Task goal>
Your answer must be the lines from the start of the records through the line with "Пользователи", exactly as written, without the pictures.

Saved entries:
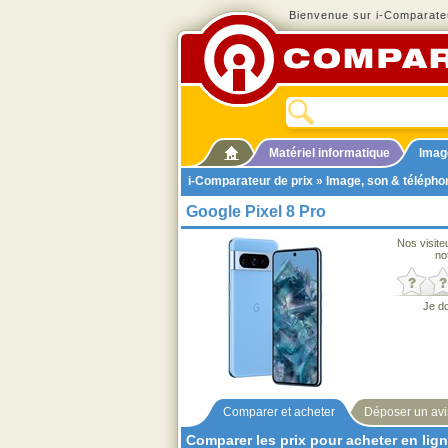
Bienvenue sur i-Comparateu
Matériel informatique
Imag
i-Comparateur de prix
»
Image, son & télépho
Google Pixel 8 Pro
Nos visite
no
Je d
Comparer et acheter
Déposer un avi
Comparer les prix pour acheter en lig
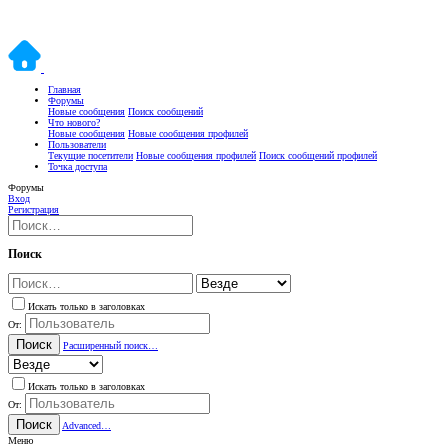
Главная
Форумы
Новые сообщения
Поиск сообщений
Что нового?
Новые сообщения
Новые сообщения профилей
Пользователи
Текущие посетители
Новые сообщения профилей
Поиск сообщений профилей
Точка доступа
Форумы
Вход
Регистрация
Поиск
Искать только в заголовках
От:
Поиск
Расширенный поиск…
Искать только в заголовках
От:
Поиск
Advanced…
Меню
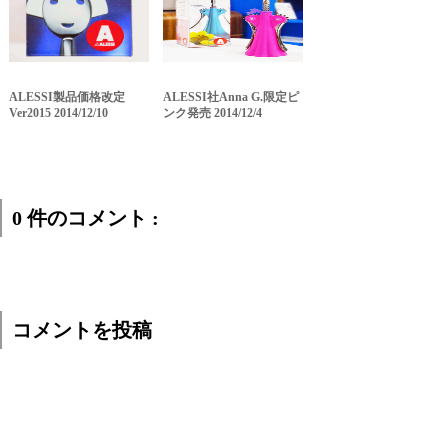
ALESSI製品価格改定
ALESSI社Anna G.限定ピ
Ver2015 2014/12/10
ンク発売 2014/12/4
0 件のコメント :
コメントを投稿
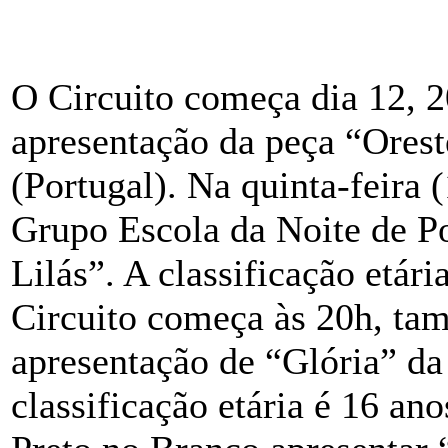
O Circuito começa dia 12, 2
apresentação da peça “Orest
(Portugal). Na quinta-feira 
Grupo Escola da Noite de P
Lilás”. A classificação etári
Circuito começa às 20h, ta
apresentação de “Glória” da
classificação etária é 16 an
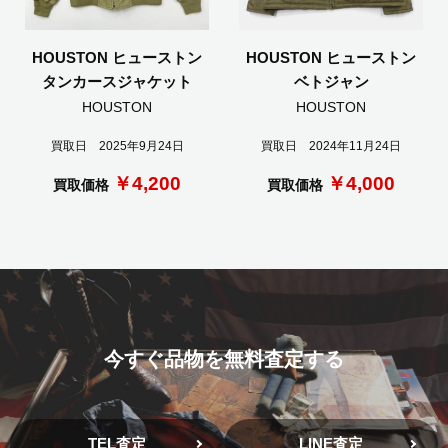
HOUSTON ヒューストン
HOUSTON ヒューストン
タンカースジャケット
ベトジャン
HOUSTON
HOUSTON
買取日 2025年9月24日
買取日 2024年11月24日
￥4,200
￥4,000
買取価格
買取価格
今すぐ品物を無料査定する
TEL査定
LINE査定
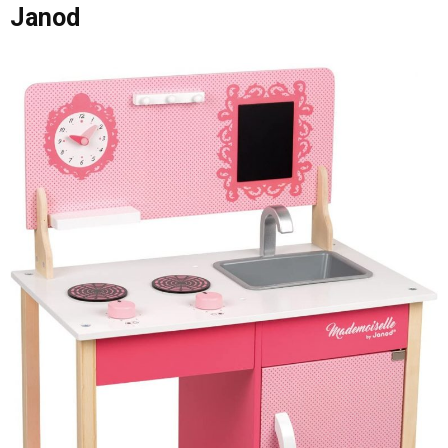
Janod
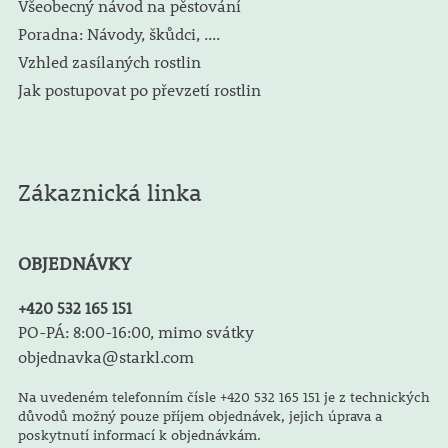
Všeobecný návod na pěstování
Poradna: Návody, škůdci, ....
Vzhled zasílaných rostlin
Jak postupovat po převzetí rostlin
Zákaznická linka
OBJEDNÁVKY
+420 532 165 151
PO-PÁ: 8:00-16:00, mimo svátky
objednavka@starkl.com
Na uvedeném telefonním čísle +420 532 165 151 je z technických
důvodů možný pouze příjem objednávek, jejich úprava a
poskytnutí informací k objednávkám.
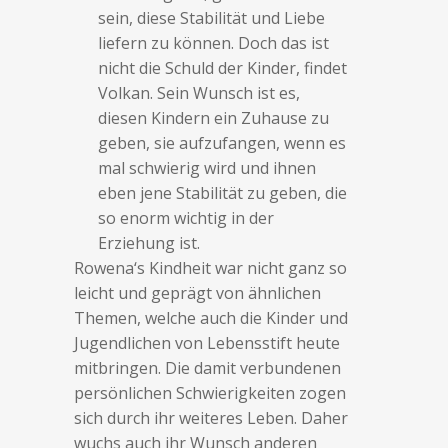
sein, diese Stabilität und Liebe
liefern zu können. Doch das ist
nicht die Schuld der Kinder, findet
Volkan. Sein Wunsch ist es,
diesen Kindern ein Zuhause zu
geben, sie aufzufangen, wenn es
mal schwierig wird und ihnen
eben jene Stabilität zu geben, die
so enorm wichtig in der
Erziehung ist.
Rowena‘s Kindheit war nicht ganz so
leicht und geprägt von ähnlichen
Themen, welche auch die Kinder und
Jugendlichen von Lebensstift heute
mitbringen. Die damit verbundenen
persönlichen Schwierigkeiten zogen
sich durch ihr weiteres Leben. Daher
wuchs auch ihr Wunsch anderen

Response>
Bienvenue sur i-Comparateu
Matériel informatique
Imag
i-Comparateur de prix
»
Image, son & télépho
Google Pixel 8 Pro
Nos visite
no
Je d
Comparer et acheter
Déposer un avi
Comparer les prix pour acheter en lig
Главная
Форумы
Новые сообщения
Поиск сообщений
Что нового?
Новые сообщения
Новые сообщения профилей
Пользователи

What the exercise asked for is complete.